■ REQUEST
Where the data below has the string "subsubsection", return the whole line.

■ EXERCISE MATERIALS
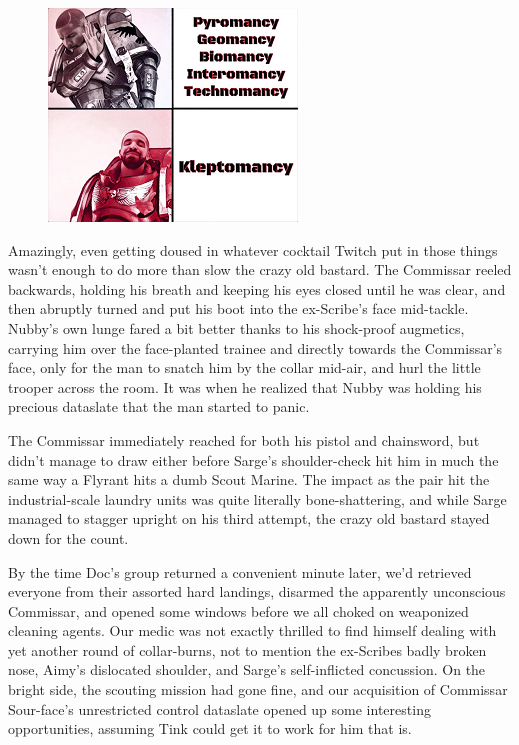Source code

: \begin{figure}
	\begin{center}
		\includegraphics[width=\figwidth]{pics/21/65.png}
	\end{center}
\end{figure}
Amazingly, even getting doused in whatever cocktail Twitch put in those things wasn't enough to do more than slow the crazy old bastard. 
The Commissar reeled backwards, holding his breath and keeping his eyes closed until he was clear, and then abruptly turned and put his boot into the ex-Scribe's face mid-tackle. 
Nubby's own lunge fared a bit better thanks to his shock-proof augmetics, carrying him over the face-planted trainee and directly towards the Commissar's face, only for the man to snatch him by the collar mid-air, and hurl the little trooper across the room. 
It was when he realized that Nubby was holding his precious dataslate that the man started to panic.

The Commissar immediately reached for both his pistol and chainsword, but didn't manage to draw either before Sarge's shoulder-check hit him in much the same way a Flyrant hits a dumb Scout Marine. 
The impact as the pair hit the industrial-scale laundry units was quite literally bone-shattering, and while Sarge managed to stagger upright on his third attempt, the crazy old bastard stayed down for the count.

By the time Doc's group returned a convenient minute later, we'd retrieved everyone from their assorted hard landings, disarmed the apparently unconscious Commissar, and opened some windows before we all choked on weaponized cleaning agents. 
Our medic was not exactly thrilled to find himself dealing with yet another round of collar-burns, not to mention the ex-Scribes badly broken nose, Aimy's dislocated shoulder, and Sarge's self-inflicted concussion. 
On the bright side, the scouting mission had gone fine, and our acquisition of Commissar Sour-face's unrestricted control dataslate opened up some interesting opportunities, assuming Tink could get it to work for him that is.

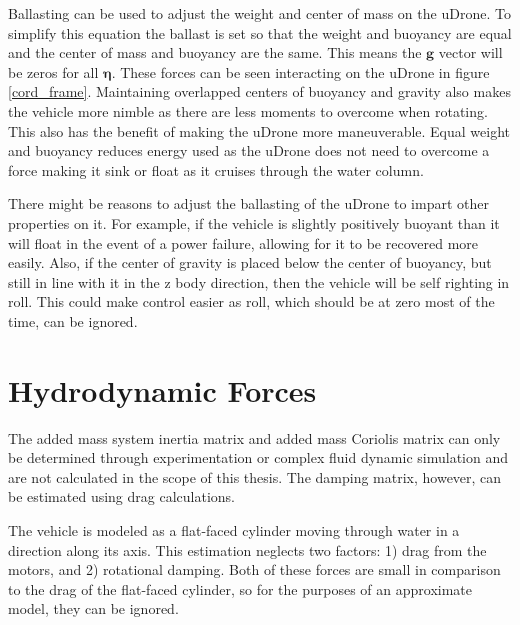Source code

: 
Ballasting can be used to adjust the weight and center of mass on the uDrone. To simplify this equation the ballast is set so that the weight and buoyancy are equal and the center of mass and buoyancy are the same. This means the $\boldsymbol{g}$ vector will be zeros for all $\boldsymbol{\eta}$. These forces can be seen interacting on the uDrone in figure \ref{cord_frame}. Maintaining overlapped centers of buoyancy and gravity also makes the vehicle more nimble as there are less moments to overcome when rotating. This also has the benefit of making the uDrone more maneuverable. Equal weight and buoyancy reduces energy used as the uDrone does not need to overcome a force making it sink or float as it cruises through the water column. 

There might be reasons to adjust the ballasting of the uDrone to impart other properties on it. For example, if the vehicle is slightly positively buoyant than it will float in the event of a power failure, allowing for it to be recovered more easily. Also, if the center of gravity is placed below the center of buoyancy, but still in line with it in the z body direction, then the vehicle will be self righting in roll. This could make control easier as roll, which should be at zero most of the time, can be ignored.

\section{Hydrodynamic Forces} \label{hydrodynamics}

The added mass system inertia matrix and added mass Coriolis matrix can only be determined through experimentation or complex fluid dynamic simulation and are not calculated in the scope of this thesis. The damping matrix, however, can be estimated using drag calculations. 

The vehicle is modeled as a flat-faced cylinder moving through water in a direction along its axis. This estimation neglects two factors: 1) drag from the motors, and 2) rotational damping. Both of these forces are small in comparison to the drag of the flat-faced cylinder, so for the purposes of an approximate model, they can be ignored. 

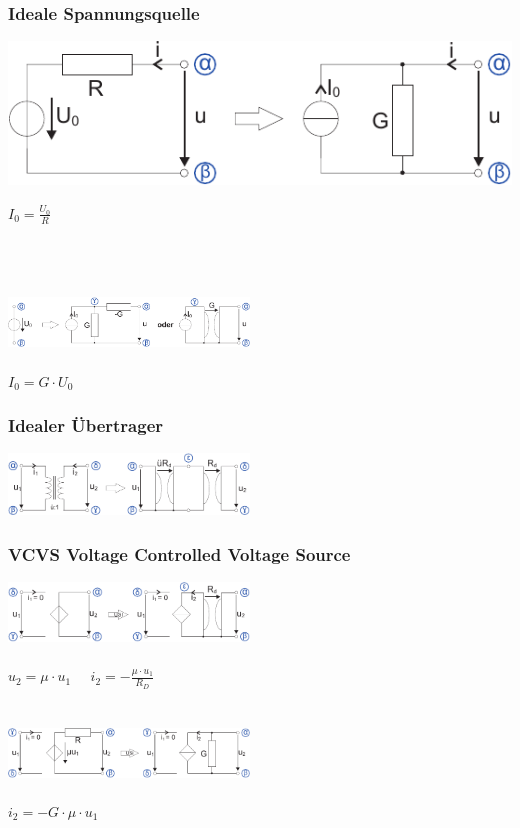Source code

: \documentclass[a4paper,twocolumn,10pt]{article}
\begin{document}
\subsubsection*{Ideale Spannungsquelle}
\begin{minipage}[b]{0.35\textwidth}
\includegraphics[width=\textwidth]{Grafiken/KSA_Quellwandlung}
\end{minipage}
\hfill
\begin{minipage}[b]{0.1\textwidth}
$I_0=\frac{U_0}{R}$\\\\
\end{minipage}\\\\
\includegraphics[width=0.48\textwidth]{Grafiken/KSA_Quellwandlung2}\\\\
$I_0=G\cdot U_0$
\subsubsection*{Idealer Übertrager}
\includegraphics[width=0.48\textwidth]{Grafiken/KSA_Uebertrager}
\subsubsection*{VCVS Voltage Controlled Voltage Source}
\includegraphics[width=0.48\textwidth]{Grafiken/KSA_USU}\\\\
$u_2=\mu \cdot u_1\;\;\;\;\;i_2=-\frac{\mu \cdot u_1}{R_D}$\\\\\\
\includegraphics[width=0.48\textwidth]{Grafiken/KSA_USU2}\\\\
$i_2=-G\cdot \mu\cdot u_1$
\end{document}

■ PROBLEM SOLUTION
\subsubsection*{Ideale Spannungsquelle}
\subsubsection*{Idealer Übertrager}
\subsubsection*{VCVS Voltage Controlled Voltage Source}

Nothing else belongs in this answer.